Рудольф Карлович так и не узнал, что значила в его судьбе эта промелькнувшая тень. Задержи комендант неизвестного, быть может, не произошло бы то, чему суждено было случиться спустя несколько часов.
IV
Если пустить кинокадры вспять, если дать обратный ход кинопленке, на которую успели заснять, как поднялся, рванулся вперед боец и упал, сраженный пулей… Тогда поднимется погибший, проделает обратный путь, невредимым вернется в окоп. Так бывает в кино и никогда не происходит в жизни. Никогда, никогда уже не поднимется погибший боец.
Как любим мы это ««если бы» и в жизни своей, и в истории. Любим пускать минувшее вспять. Вот если бы не делать этого шага, если бы знать, к чему все приведет, если бы раньше поняли люди, если бы… тогда бы не случилось, не произошло то, что произошло. Но что было, то было. И никакие «если бы» не могут ни вернуть, ни исправить, ни переделать.

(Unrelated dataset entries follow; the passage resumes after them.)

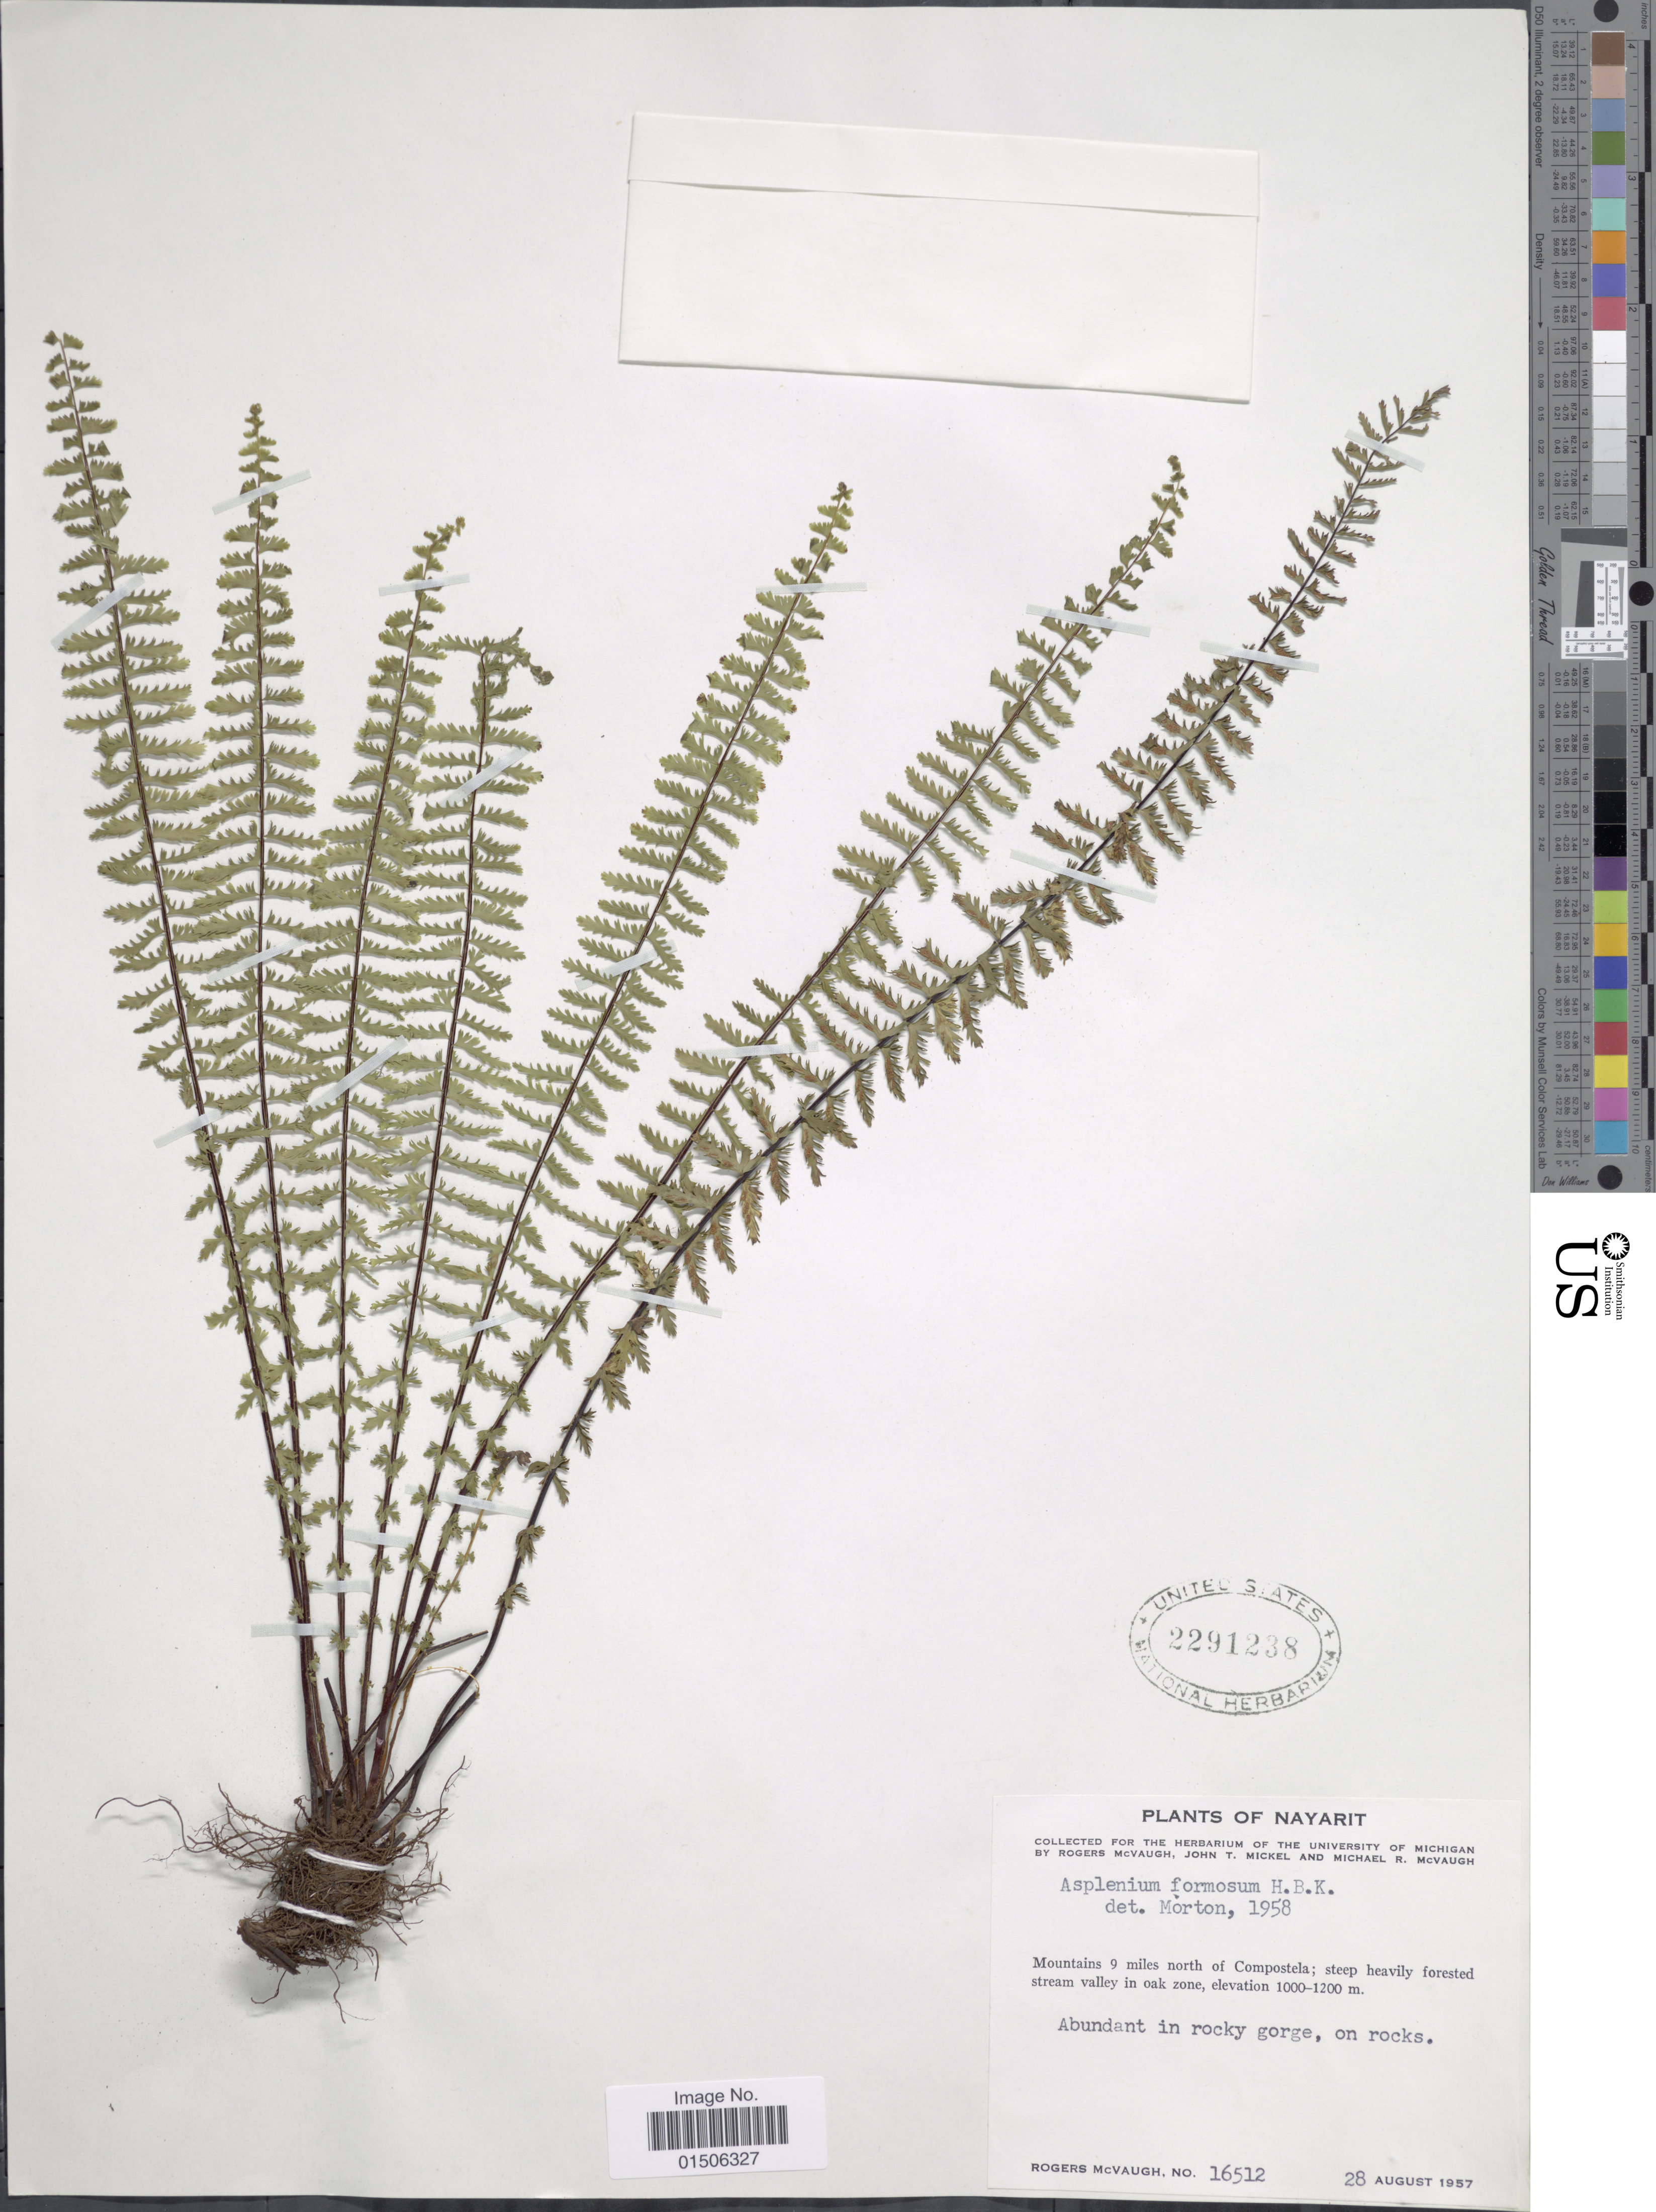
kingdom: Plantae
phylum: Tracheophyta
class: Polypodiopsida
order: Polypodiales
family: Aspleniaceae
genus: Asplenium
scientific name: Asplenium formosum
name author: Willd.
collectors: R. McVaugh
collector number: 16512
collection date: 1957-08-28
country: Mexico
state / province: Nayarit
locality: Mountains 9 miles north of Compostela; steep heavily forested stream valley in oak zone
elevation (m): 1000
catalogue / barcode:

В тот день, о котором здесь речь, все могло бы произойти иначе — если бы, если бы, если бы… Но из всех вариантов торжествует лишь один — тот, который был на самом деле.
«30 марта, рано утром, на городской водокачке, помещавшейся на Пеньковской улице, на Петербургской стороне раздался взрыв», — писала газета «Северная Коммуна» 1 апреля 1919 года.
Два здания красного кирпича, фильтры и машинное отделение сходятся углом, оставляя лишь узкий проход. Здесь взорвалась бомба. Волна вышибла стекла, контузила машиниста. Грохот взрыва вырвался из замкнутого пространства, пронесся над Невой, перевалил на другой берег, разбился о низко нависшее над городом набухшее серое небо.
Первым из комендатуры выбежал Лепник, вскочил на велосипед. Шофер заводил грузовик, бойцы прыгали в кузов. Они отъехали от комендатуры, когда Рудольф Карлович был уже возле моста.
Открытый легковой автомобиль остановился перед особняком Брандта. Дверь открыл Котляков.
— Беда, Иван Ефимович! Заречную станцию взорвали!
Со второго этажа сбежал Калинин. Раздет по пояс, полотенце через плечо.
— Подожди. Я сейчас.
Афанасьева разбудил телефонный звонок.
— Взрыв на Пеньковской улице, на водопроводной станции. Комендант приказал срочно прибыть.